Anxiétés culturelles et régulation institutionnelle : santé mentale ''spécialisée'' et ''souffrance immigrée'' à Paris
Auteur / Autrice : | Stéphanie Larchanché |
Direction : | Carolyn Fishel Sargent, Didier Fassin |
Type : | Thèse de doctorat |
Discipline(s) : | Ethnologie et anthropologie sociale |
Date : | Soutenance en 2010 |
Etablissement(s) : | Paris, EHESS en cotutelle avec Washington university (Saint Louis, Mo.) |
Mots clés
Résumé
Cette thèse a pour objet l'expertise en santé mentale spécialisée telle qu'elle se pratique en France et analyse la prise en charge institutionnelle et les représentations de la différence culturelle dans ce pays aujourd'hui. Par santé mentale ''spécialisée'', je fais référence aux structures qui s'adressent aux immigrés en leur offrant des soins de santé mentale qui prennent en compte les représentations culturelles de la souffrance. J'identifie et étudie en particulier trois modes d'expertise et de traitement des troubles: la psychiatrie transculturelle, l'anthropologie médicale clinique, et la médiation ethnoclinique. En proposant une généalogie des institutions de santé mentale spécialisée, et en appréhendant ces dernières comme ''nœuds méta-discursifs'' - autrement dit, comme points de rencontre entre idéologies étatiques, institutionnelles, et individuelles - je propose une analyse des anxiétés culturelles, des contradictions, et des doubles contraintes qui relèvent de l'opposition entre une idéologie républicaine universaliste et régulatrice, et un champ d'expertise qui s'efforce de promouvoir des soins de santé mentale sensibles aux particularismes culturels dans l'expression des troubles.
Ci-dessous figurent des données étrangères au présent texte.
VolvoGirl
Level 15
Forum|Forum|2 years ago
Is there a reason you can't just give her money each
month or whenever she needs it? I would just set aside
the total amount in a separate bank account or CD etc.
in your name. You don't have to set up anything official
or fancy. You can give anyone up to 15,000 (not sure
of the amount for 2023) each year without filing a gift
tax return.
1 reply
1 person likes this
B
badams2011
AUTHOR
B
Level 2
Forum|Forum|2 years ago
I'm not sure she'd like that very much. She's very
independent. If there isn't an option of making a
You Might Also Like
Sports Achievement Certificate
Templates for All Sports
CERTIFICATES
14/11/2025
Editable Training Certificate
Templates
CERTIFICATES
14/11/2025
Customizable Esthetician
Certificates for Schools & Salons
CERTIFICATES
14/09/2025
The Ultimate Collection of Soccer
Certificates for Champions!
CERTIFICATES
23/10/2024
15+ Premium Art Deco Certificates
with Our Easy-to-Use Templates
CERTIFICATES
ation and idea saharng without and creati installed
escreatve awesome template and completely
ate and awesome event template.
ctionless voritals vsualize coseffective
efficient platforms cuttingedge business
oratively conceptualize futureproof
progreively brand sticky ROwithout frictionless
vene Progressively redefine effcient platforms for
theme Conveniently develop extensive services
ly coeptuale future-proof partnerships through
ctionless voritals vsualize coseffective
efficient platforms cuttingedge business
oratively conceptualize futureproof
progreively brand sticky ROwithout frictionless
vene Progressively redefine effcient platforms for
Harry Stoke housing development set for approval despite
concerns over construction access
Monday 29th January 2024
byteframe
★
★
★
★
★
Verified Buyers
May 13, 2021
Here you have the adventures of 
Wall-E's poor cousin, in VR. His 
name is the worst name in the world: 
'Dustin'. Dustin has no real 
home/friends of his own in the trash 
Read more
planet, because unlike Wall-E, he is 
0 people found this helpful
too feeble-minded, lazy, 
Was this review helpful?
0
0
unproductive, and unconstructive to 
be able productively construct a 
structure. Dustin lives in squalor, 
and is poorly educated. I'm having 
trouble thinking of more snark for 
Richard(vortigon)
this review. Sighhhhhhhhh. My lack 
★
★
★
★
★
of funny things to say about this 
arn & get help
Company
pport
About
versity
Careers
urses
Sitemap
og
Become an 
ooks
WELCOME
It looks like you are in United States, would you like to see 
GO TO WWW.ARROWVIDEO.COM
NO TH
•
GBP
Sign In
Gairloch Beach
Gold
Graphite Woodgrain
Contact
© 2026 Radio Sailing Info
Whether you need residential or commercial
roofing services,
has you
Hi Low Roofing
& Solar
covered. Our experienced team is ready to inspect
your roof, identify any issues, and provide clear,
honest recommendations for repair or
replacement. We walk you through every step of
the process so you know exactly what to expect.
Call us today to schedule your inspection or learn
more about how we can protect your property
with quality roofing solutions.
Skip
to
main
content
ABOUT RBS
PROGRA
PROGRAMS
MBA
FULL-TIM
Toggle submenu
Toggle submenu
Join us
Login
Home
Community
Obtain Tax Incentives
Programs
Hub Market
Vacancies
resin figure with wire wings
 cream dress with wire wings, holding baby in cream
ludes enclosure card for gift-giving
Je soutiens que, tant qu'elle se situe à l'intersection de ''la question immigrée'' et de ''la question sociale'', la ''souffrance immigrée'' (Sayad, 2004) est devenue le moyen d'exprimer les ''difficultés'' des immigrés - qu'elles soient liées à la santé mentale ou aux problèmes d'ordre structurel - en termes de différence culturelle. Par conséquent, les représentations culturelles qui stigmatisent les immigrés sont intériorisées, rendant difficile l'identification et la prise en charge des inégalités structurelles qui engendrent effectivement la souffrance.